Um jovem, devia ter seus 25 anos, trajando uniforme do Serviço Ambulatorial Móvel de Urgência (o famoso SAMU), entregou seu cartão de vale-transporte ao cobrador. Primeira tentativa. Cartão recusado. Segunda tentativa. Cartão recusado. Terceira, quarta, quinta... Recusado. Recusado. Recusado. O coitado estava visivelmente cansado, com sono, olhos vermelhos – muito provavelmente acabara de sair de um plantão bem puxado. À sua frente, o cobrador mostrava um cartazinho safado que dizia: “Caso o cartão esteja sem créditos ou com defeito, o usuário deverá PAGAR a passagem.”

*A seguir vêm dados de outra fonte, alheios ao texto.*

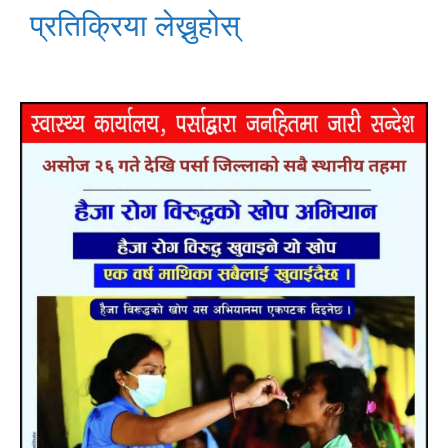
प्रतिक्रिया लेख्नुहोस्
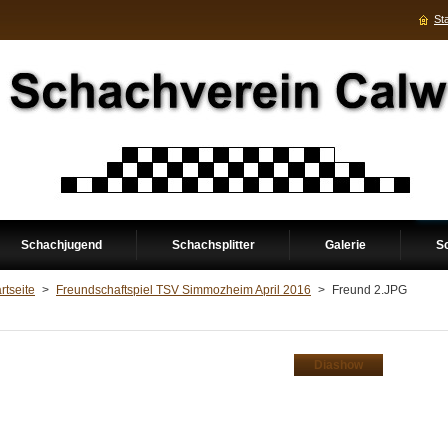
Sta
Schachjugend
Schachsplitter
Galerie
S
rtseite
>
Freundschaftspiel TSV Simmozheim April 2016
>
Freund 2.JPG
Diashow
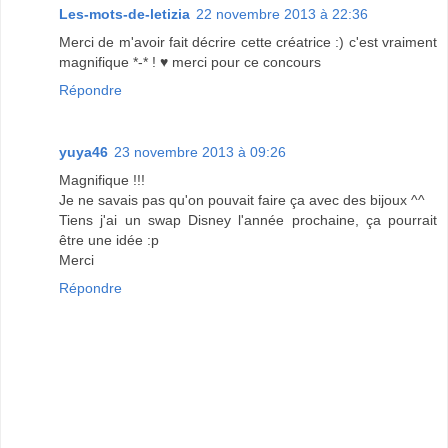
Les-mots-de-letizia
22 novembre 2013 à 22:36
Merci de m'avoir fait décrire cette créatrice :) c'est vraiment
magnifique *-* ! ♥ merci pour ce concours
Répondre
yuya46
23 novembre 2013 à 09:26
Magnifique !!!
Je ne savais pas qu'on pouvait faire ça avec des bijoux ^^
Tiens j'ai un swap Disney l'année prochaine, ça pourrait
être une idée :p
Merci
Répondre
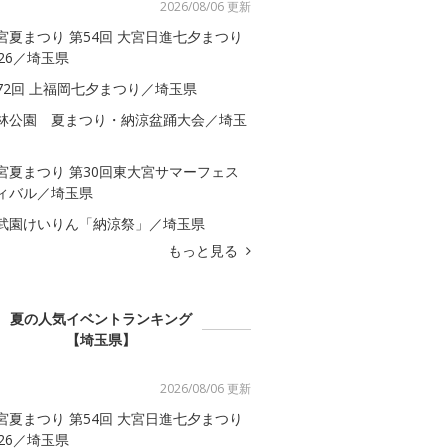
2026/08/06 更新
宮夏まつり 第54回 大宮日進七夕まつり
026／埼玉県
72回 上福岡七夕まつり／埼玉県
林公園 夏まつり・納涼盆踊大会／埼玉
宮夏まつり 第30回東大宮サマーフェス
ィバル／埼玉県
武園けいりん「納涼祭」／埼玉県
もっと見る
夏の人気イベントランキング
【埼玉県】
2026/08/06 更新
宮夏まつり 第54回 大宮日進七夕まつり
026／埼玉県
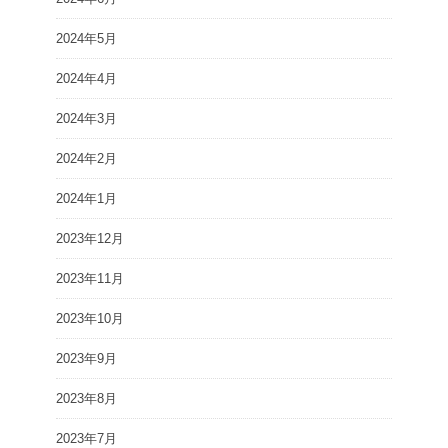
2024年5月
2024年4月
2024年3月
2024年2月
2024年1月
2023年12月
2023年11月
2023年10月
2023年9月
2023年8月
2023年7月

“Puta que pariu!” – pensei. Eu já passei por isso. Quem nunca vivenciou essa cena pode imaginar a situação: as pessoas subiam cada vez mais, os idosos se espremiam para dar passagem, outros, sem entender nada, reclamavam que a fila não andava... E o rapaz balançava a cabeça, muito provavelmente, dizendo “estou sem dinheiro...”
Ah! Não consegui me conter. Levantei e entreguei ao cobrador o valor da passagem.
Silêncio no ônibus. Acho que se instalou um vácuo de consciência tão grande que mais parecia a ativação de uma tecla “mute”, no controle (remoto) da vida. Todos pararam de conversar, de reclamar, de se mexer para assistir à cena.
O rapaz falou que não precisava, que iria descer... Mas eu o interrompi. E disse, em alto e bom som: “Nem pensar, meu amigo: você faria muito mais por qualquer um de nós, se fosse preciso.” – E voltei a minha cadeira. Voltei a olhar a janela, a chuva (que começa a parar) e a pensar que aquele dia tinha tudo para ser o pior domingo de todos. Mas entendi que era para eu estar naquela hora, naquele ônibus (e não no outro, mal-educado). Na minha dose diária de exercício da gentileza.
(Guilherme Ramos, 31/01/2012, 22h13, lutando contra um sono tão estranho que mais parece meu corpo e mente conspirando para que eu não escrevesse esse texto. Mas, como sou “do contra”... Ei-lo! Rssss... Interessante: o sono PASSOU! Kkkkkkkkkk...)
Ah! E exercitando - mais uma vez - a gentileza, sugiro que assistam a esse vídeo maravilhoso, sobre o mesmo tema:
Vamos exercitar a GENTILEZA mais vezes? Nós só temos a LUCRAR!